**EXERCISE DIRECTIONS:** Where a line in the data below includes the word "tail", count it. State the total and nothing more.

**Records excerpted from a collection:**
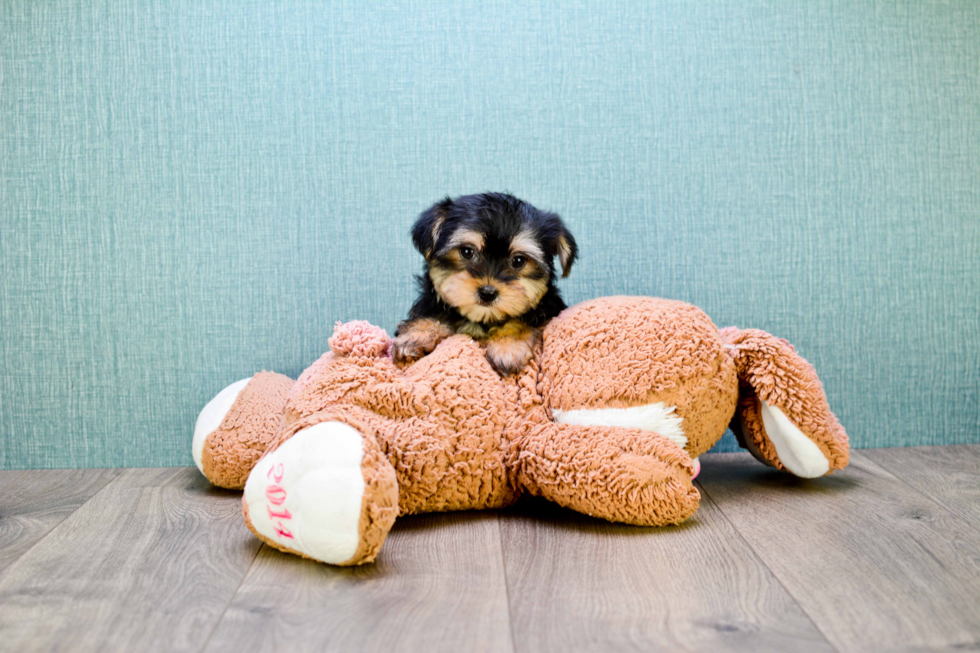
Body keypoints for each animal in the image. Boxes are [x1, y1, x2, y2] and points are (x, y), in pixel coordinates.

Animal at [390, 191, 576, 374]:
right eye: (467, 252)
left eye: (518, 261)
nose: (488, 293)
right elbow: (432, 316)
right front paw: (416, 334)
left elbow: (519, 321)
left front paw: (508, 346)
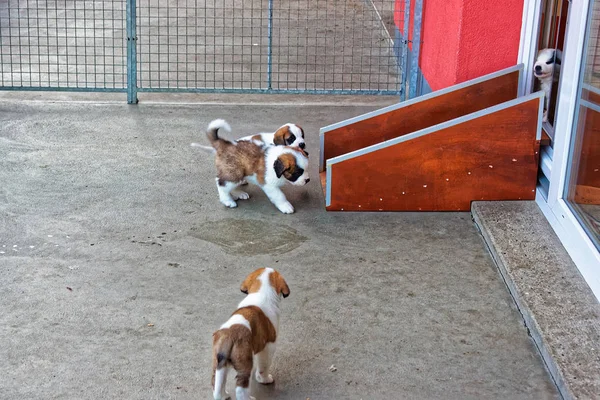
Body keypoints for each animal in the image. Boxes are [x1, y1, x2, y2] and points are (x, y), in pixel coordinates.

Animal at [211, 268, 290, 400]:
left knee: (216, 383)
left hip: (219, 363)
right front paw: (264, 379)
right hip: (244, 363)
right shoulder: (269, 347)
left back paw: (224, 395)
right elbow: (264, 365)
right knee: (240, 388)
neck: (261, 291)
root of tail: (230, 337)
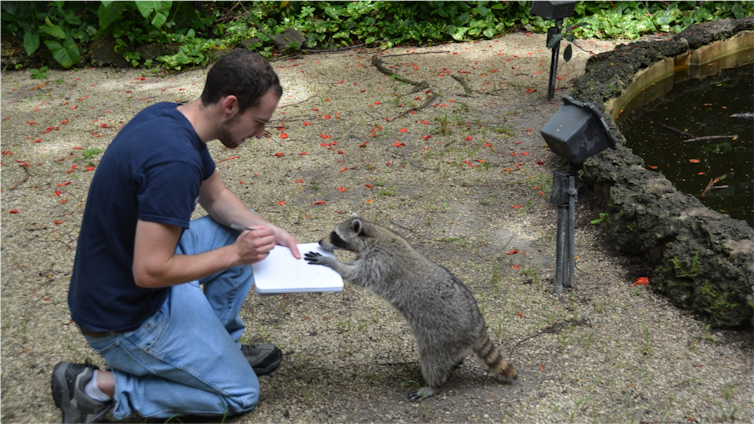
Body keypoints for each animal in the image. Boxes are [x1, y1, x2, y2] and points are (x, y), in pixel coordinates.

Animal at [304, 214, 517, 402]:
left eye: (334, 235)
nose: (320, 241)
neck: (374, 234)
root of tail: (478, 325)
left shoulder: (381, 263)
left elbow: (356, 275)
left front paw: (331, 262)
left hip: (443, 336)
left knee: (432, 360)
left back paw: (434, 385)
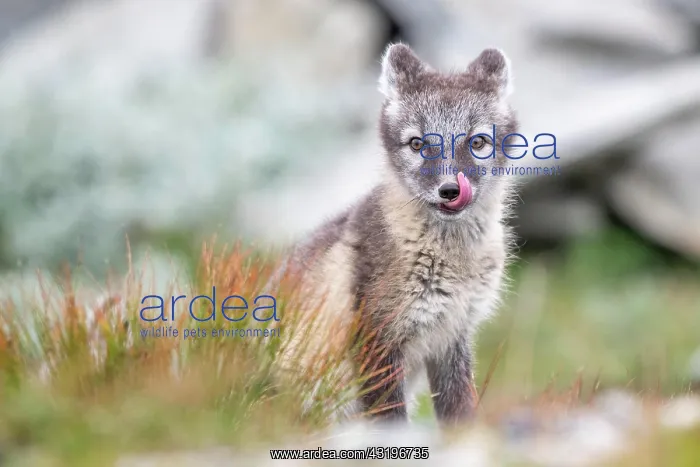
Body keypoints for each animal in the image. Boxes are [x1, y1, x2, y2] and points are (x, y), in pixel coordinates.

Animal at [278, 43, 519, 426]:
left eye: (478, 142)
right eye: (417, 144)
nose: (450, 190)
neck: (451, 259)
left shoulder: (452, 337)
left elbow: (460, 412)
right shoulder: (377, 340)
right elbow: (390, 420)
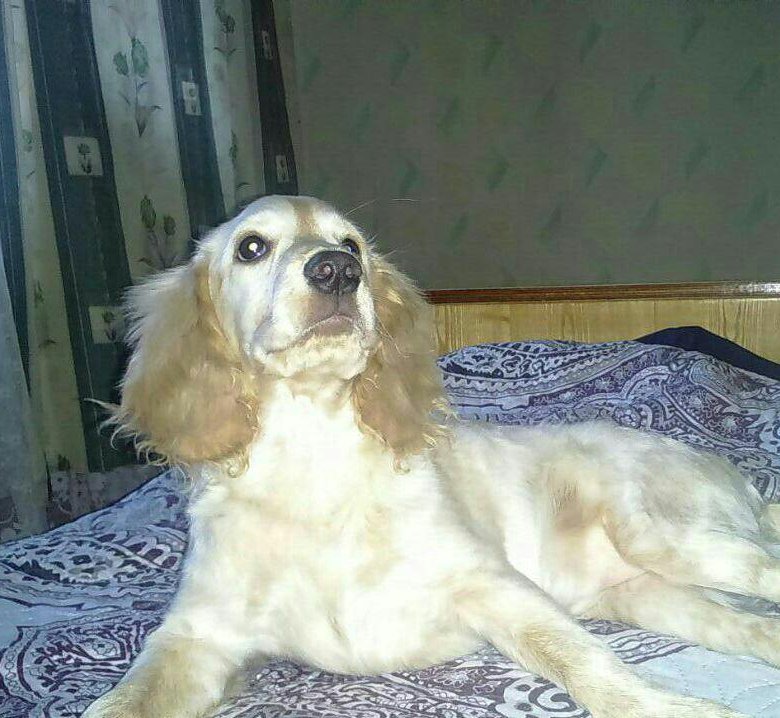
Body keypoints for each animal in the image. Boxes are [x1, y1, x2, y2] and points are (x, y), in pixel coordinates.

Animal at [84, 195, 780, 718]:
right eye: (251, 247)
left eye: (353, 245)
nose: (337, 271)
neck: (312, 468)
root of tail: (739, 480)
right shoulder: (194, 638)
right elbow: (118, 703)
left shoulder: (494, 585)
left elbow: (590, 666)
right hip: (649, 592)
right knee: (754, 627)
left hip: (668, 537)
...
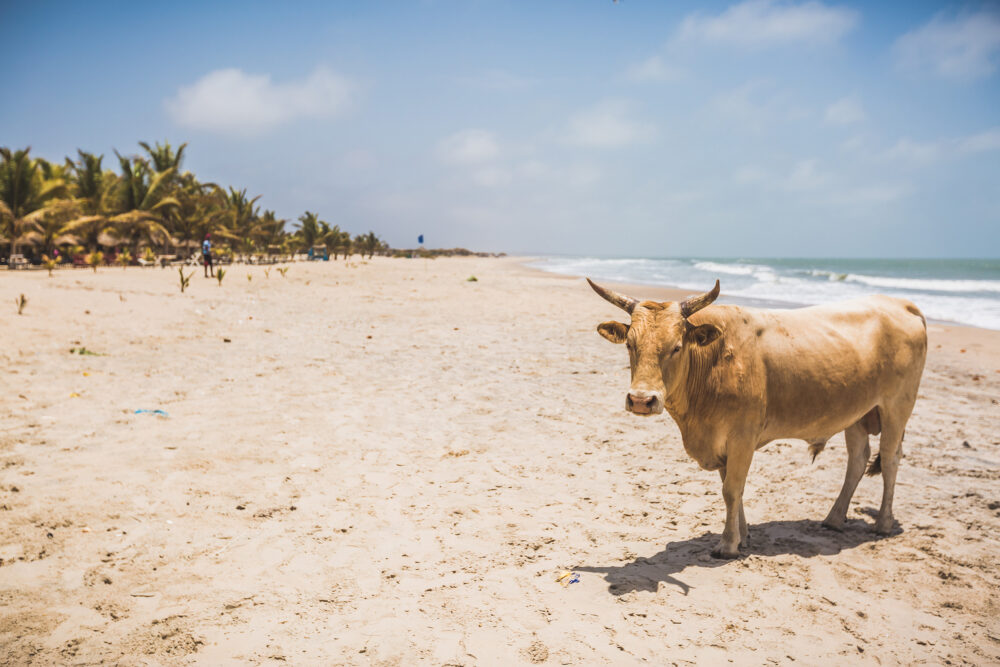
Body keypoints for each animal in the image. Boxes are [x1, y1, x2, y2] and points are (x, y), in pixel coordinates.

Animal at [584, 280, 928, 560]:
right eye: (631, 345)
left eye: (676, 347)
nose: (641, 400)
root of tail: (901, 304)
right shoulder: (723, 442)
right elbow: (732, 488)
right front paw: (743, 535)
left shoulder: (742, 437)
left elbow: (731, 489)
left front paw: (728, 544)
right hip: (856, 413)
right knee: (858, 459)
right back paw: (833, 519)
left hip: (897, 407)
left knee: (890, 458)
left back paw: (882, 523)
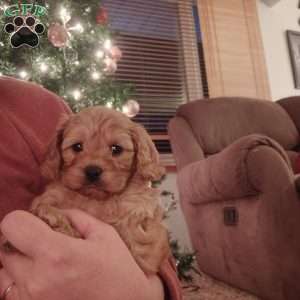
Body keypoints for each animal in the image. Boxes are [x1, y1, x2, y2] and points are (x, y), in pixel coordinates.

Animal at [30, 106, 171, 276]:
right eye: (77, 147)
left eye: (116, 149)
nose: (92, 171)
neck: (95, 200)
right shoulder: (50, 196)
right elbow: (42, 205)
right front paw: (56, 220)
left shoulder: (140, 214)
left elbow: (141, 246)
...
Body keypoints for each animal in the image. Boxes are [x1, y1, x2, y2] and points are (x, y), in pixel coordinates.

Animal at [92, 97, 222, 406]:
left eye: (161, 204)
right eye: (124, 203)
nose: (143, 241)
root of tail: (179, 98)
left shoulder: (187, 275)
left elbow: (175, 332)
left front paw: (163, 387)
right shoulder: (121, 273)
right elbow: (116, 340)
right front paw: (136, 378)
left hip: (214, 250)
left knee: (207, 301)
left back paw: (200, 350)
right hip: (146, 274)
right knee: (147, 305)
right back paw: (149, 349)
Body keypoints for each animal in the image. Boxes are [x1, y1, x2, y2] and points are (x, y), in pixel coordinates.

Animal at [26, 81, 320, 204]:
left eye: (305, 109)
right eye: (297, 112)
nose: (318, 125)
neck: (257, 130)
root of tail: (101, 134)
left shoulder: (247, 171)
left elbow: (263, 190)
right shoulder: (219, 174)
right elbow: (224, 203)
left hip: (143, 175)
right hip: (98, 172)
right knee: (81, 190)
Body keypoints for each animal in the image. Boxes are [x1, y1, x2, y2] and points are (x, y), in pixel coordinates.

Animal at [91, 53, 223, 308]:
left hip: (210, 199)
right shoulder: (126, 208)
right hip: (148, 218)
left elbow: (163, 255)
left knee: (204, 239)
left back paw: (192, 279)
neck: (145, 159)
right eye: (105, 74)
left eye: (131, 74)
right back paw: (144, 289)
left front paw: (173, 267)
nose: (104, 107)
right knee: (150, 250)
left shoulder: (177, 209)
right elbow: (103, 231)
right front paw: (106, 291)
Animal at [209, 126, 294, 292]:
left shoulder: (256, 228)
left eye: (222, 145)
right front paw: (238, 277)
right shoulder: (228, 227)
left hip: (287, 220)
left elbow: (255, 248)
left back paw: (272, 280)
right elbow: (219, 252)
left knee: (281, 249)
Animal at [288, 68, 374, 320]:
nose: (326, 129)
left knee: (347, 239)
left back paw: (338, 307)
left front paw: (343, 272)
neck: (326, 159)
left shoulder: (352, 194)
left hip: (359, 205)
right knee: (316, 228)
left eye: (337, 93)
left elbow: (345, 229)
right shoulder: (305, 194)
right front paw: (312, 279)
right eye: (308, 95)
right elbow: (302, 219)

**RESPONSE BOX:** 6